Скилдин усмехнулся, подпер щеку кулаком.
— А ты пользуешься тем, что парень считает недостойным не сдержать своего слова, — продолжал Стайнберг. — Вот у него с одной стороны — данное тебе обещание, опрометчивое обещание, а с другой — любимая семья, отец в предынфарктном состоянии…
— Который только что на моих глазах глушил коньяк? — весело уточнил Скилдин.
— Ну, ты же понимаешь, я образно говорю.
— Моей младшей дочери пять лет, — задушевным тоном сказал Скилдин. — Прихожу я как-то с работы, и захотелось мне конфетку. Я сладкоежка, — уточнил он. — И конфеты у меня дома есть всегда. Сунулся — нету. Точно помню, что накануне полная ваза была. Спрашиваю у дочери — где? А дочь в тот день впервые в жизни на три часа дома без присмотра осталась. Она мне и рассказывает. Мол, ворвались в квартиру венколы, человек двадцать. Схватили ее, заперли в ванной, а сами по квартире шуровали. Она потом сумела замок изнутри открыть, вышла, а тут я с работы пришел. Я, понятно, сделал вид, что поверил. Пожалел ее, поругался на гадов-венколов, которые сперли мои любимые конфеты. Ну а потом, конечно, осторожно ей объяснил, что конфет мне не жалко, мне жалко того, кто в один присест такое количество умял, ведь живот болеть будет.
— Ну и к чему ты это рассказал? — спросил Стайнберг.
— К тому, что от вранья всегда живот болит.
— Угрожаешь?
Скилдин встал:
— Нет. Представь себе, не угрожаю. Просто читаю немудреную мораль. Я постоянно ее читаю. Вот всякий раз, когда мне присылают очередную партию уголовников, я их встречаю — и первым делом читаю мораль. Объясняю людям то, что им никто не объяснял: все беды под солнцем от вранья и трусости происходят. И, знаешь, что я тебе скажу? Помогает мораль-то.

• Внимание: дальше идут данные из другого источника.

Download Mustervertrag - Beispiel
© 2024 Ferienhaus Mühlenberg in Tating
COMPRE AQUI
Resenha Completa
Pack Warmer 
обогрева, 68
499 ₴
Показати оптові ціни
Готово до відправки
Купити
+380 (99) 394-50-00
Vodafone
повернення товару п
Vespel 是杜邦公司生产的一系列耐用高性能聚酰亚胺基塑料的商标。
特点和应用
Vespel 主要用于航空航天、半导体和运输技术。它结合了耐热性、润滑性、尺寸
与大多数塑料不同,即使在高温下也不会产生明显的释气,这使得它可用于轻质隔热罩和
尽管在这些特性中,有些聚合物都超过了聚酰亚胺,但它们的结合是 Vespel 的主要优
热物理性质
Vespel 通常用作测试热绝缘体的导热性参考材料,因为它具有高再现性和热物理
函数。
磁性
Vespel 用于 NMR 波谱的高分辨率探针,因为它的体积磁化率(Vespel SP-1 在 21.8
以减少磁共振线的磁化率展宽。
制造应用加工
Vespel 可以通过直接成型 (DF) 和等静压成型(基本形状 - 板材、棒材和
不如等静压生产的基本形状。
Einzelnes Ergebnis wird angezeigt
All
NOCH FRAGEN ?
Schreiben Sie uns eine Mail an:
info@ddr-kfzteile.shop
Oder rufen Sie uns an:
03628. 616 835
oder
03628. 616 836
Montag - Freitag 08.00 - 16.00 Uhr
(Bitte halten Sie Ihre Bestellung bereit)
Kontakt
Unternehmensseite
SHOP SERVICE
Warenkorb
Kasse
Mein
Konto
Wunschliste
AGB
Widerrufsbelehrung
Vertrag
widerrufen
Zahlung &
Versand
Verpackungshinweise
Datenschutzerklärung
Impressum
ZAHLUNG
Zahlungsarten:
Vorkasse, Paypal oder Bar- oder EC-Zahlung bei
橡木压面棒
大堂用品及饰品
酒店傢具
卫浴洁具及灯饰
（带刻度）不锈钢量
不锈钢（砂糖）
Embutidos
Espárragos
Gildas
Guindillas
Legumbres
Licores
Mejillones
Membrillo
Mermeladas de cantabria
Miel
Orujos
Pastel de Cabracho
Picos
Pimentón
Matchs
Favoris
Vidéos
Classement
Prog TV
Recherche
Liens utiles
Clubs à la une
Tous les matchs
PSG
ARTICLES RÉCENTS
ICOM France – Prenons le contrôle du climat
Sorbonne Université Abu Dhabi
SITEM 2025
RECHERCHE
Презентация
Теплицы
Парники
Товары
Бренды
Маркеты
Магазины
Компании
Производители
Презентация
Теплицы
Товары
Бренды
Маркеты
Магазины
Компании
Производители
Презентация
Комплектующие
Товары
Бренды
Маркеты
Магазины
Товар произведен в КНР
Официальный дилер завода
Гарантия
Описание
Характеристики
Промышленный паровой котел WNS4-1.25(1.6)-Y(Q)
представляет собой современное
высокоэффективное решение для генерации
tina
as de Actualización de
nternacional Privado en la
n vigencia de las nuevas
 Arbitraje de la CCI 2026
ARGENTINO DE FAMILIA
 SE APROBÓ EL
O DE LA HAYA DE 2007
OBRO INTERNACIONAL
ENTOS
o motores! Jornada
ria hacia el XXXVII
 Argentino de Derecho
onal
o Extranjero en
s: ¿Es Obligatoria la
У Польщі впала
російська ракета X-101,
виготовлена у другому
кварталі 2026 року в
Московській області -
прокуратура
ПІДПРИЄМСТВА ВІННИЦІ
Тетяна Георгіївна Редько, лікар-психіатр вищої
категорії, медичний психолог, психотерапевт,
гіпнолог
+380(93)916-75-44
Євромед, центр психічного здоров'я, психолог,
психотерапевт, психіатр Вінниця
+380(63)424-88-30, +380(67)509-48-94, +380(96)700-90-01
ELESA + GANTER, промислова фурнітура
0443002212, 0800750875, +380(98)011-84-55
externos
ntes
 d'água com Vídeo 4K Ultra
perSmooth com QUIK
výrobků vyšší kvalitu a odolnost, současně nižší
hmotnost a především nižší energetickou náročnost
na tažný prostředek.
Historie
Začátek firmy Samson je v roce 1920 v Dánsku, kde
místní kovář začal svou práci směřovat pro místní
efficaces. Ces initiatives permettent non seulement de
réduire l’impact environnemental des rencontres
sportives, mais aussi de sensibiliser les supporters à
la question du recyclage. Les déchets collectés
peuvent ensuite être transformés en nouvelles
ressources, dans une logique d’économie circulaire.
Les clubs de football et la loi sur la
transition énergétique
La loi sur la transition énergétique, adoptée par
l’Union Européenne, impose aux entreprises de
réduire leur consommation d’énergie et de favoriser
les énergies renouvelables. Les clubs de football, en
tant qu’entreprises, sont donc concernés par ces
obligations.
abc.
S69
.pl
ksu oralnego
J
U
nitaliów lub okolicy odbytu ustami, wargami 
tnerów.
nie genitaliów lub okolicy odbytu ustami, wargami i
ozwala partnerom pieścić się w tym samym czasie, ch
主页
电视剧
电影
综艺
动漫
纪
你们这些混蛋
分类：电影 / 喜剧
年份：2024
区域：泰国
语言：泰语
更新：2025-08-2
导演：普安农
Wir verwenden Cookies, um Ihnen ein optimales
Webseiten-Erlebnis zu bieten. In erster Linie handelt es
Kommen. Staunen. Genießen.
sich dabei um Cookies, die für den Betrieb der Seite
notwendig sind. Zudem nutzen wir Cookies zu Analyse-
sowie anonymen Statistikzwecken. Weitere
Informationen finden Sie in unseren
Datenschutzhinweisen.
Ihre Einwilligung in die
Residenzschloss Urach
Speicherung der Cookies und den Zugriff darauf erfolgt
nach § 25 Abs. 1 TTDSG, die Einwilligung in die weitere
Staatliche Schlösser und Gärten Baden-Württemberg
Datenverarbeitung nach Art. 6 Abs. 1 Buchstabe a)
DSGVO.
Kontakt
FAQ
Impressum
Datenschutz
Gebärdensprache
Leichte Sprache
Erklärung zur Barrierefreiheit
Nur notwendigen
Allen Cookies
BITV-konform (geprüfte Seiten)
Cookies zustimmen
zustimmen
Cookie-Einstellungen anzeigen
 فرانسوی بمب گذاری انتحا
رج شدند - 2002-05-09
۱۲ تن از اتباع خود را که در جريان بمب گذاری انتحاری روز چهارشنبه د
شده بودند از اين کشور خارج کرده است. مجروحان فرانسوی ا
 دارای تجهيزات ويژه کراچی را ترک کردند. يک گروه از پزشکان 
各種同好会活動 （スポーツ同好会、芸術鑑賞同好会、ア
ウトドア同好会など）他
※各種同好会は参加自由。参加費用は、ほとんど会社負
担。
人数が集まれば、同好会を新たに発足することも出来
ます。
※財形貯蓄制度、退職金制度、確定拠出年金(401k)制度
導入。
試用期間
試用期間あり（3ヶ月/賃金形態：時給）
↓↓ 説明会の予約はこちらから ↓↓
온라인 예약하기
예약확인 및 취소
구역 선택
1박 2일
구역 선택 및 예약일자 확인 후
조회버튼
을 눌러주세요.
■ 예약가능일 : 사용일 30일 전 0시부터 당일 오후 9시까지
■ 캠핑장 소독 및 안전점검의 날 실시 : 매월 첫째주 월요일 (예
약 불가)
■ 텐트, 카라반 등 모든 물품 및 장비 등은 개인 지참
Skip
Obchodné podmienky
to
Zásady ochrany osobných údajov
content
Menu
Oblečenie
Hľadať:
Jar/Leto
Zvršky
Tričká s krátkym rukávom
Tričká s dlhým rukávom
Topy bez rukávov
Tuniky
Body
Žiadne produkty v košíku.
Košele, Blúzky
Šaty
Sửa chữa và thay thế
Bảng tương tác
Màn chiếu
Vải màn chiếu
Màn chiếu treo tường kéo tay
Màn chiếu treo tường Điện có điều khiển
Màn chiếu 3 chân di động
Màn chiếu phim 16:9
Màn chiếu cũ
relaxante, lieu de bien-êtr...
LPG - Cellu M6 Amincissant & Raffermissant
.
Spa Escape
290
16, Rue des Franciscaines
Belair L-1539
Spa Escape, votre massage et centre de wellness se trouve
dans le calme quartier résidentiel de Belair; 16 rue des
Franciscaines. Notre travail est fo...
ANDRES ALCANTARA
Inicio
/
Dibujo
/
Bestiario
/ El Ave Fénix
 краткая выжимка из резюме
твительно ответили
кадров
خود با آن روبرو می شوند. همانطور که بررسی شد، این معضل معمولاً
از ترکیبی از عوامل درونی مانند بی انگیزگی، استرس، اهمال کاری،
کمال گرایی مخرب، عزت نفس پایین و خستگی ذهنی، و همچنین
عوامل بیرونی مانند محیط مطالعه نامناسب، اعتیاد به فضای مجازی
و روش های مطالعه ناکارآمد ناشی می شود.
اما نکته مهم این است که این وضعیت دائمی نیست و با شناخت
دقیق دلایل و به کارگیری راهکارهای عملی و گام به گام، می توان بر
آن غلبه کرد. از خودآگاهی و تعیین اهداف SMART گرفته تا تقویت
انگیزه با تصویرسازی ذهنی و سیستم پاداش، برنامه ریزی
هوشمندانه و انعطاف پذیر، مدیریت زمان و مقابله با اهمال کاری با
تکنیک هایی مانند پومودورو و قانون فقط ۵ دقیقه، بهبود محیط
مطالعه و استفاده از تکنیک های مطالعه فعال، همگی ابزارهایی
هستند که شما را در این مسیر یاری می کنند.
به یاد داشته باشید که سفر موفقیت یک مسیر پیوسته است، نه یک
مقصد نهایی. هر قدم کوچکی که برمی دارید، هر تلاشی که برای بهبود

Пошел к двери, уже взялся за ручку, когда Стайнберг невинным голоском обронил:
— А лихо ты все это придумал.
— Что именно? — Скилдин обернулся.
— Да все. Я только сейчас вспомнил, что ты когда-то пытался заняться информатикой. Принес диссертацию, и очень расстроился, когда ученые разнесли твои предположения в пух и прах. А там, между прочим, было все, что мы в последнее время и наблюдали: женщина-“рут”, переход из антирежима в пост, почти трехкратное повышение ступени… И я вот тут подумал: а ведь катастрофа четвертого августа была идеальным фоном для наглядной демонстрации “истинности” твоих идей. Ну как еще привлечь внимание всего мира к себе, если не воспользоваться моментом? Вот ты и повесил на девушку свое собственное отражение, а Цыганкову и Моравлину просто подправил показания приборов. И все убедились! Я вот думал — ну зачем же ты приехал ко мне? Да чтоб услышать от меня, что я был неправ, обвинив тебя двадцать лет назад в незнании информатики! Только и всего. И корректировщиков — с появлением которых ты нас поздравил первым делом, — ты спешно забираешь с Земли только лишь для того, чтоб подлог не раскрылся.